Dirigido por Bryan Howard e Jared Bush, responsáveis por “Zootopia: Esta Cidade é o Bicho” (2016), “Encanto” é o sexagésimo longa de animação da Disney e mais uma das recentes produções do estúdio a tentar compensar a falta de diversidade étnica e cultural das consagradas produções de seu passado. E realmente este último filme dá alguns passos adiante, apresentando no centro dos acontecimentos uma grande família - com 12 membros - como um símbolo de miscigenação étnica. Ela tem a presença de negros, índios e brancos sem que isso seja questionado ou apresentado como se fosse algo fora do comum. Em sua maioria os membros da família não se encaixam nos padrões típicos de beleza e os poucos tipicamente belos não são os personagens de destaque.

 

Mirabela ao lado da mais bela dos Madrigais: “Isabela? Uma ajudinha? Oi...?”


Elementos culturais da Colômbia podem ser vistos no filme. Seja sua culinária típica - com alguma atenção para a arepa, uma espécie de pão feito com massa de milho -, a presença de animais tradicionais da Floresta Amazônica (na realidade comum a todos os países que tenham a Amazônia no seu ecossistema) e elementos ligados ao vestuário e a arquitetura. Este último o maior destaque cultural do país no longa, pois a grande casa dos Madrigais é um personagem importante e mutável da história.
 

Hà um segredo do passado dos Madrigais que precisa ser desvendado…

A Disney, porém, perde uma grande chance de ir além. Isso fica claro ao compararmos o filme com outra produção do mesmo conglomerado, mas desenvolvido por outro estúdio que dispensa apresentações: a Pixar. A produção em questão é “Viva! - A Vida é uma Festa” (2007, de Lee Unkrich e Adrian Molina), que tem como foco outro país latino-americano: o México. Neste também houve uma grande preocupação em apresentar e valorizar os elementos sociais e culturais daquele país, mas seu roteiro, além de mexer mais profundamente com nossas emoções, tem dois elementos importantes do México que são norteadores de toda a história e que conseguem envolver o público que o assiste de forma contagiante, duradoura e, mais que tudo, respeitosa com a cultura da qual se originam: o cancioneiro típico do país e sua tradição do Dia dos Mortos.

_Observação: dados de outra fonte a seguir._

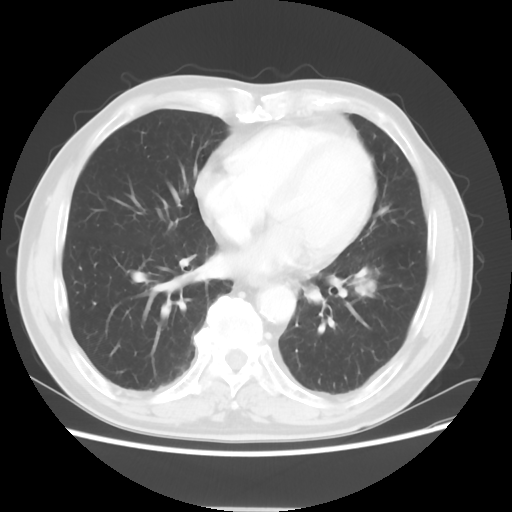
Chest CT, one axial slice. Slice 22 of 64 in the series (ordered by position). Reconstruction kernel STANDARD. Lung window (W 1500 / L -600 HU). 5 mm slice thickness. 512 × 512 image matrix, field of view 366 × 366 mm. Patient: male, 71 years. Case-level facts recorded for this patient, not image findings: clinical TNM (as recorded): T1c N1 M0; histopathological grade: G2-3.
Structures marked on this image (bounding box drawn by a radiologist):
- lung tumour (recorded histology: adenocarcinoma): bounding box [x1, y1, x2, y2] px = [342, 253, 387, 309]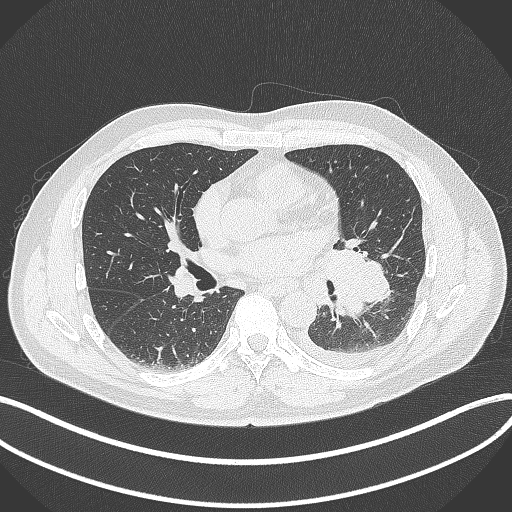
Chest CT, one axial slice. Reconstruction kernel B70f. Lung window (W 1500 / L -600 HU). 512 × 512 image matrix. Patient: male, 58 years. Case-level facts recorded for this patient, not image findings: clinical TNM (as recorded): T3 N1 M1b; histopathological grade: G3.
Outlined on this slice (bounding box drawn by a radiologist):
- lung tumour (recorded histology: small cell carcinoma): box from (x=323, y=243) to (x=395, y=325) px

Madrigal é sempre prestativa com todos a sua volta

São estes elementos norteadores que fazem falta em
“Encanto”. A cultura e algumas características sociais estão presentes, mas são apenas parte do cenário. Não há um elemento típico da cultura do país que seja realmente imprescindível a história que querem contar. Para quem vê de fora e não conhece  especificamente a cultura colombiana, o filme poderia se passar em qualquer outro país castelhano das Américas que não faria diferença. Muitos dos elementos apresentados soam como estereótipos, principalmente porque a nenhum deles é dado o devido destaque narrativo.

 

Encanto: o vilarejo emula os cenários dos obras do realismo-fantástico latino-americano

Um expectador com um olhar mais atento pode até fazer um correlação entre o vilarejo de Encanto com Macondo, a cidade criada pelo escritor colombiano Gabriel Garcia Márquez como cenário de seu livro mais conhecido: “Cem Anos de Solidão”. Principalmente por evocar o realismo-fantástico da obra que definiu esse gênero literário, marcante em toda a América Latina. Mas isso é pouco para envolver os expectadores, principalmente as crianças, que são o público-alvo primordial da produção e que, em sua maioria, certamente não deve ter ainda ouvido falar do escritor vencedor do Nobel de Literatura.

 

Antônio, o mais novo membro dos Madrigais, passa pelo ritual que pode lhe conferir o dom mágico da família 

 

O roteiro de Jared Bush e Charise Castro Smith, poderia, por exemplo, fazer uma relação mais clara entre a vela mística que Alma Madrigal encontra durante a fuga em seu passado e que representa o dom divino dado aos membros de sua família, com o Dia das Velas, comemorado na Colômbia no feriado de 7 de Dezembro. Nesta data, considerado no país o início das atividades natalinas, boa parte do povo colombiano coloca velas em suas janelas, nas calçadas, parques e praças para comemorar o dia da Imaculada Conceição para os católicos, formando um belo cenário em todo o país. Em algumas cidades as pessoas fazem também arranjos complexos com lanternas para marcar o dia. Quem conhece a cultura da Colômbia fará a associação entre a vela mística e a data - até porque a vela do filme tem o visual típico da comemoração -, mas seria mais envolvente para quem assiste se a relação fosse mais clara. Visualmente o filme seria ainda mais interessante e um haveria um vínculo entre os expectadores e uma importante tradição da Colômbia, que é pouco conhecida fora do país.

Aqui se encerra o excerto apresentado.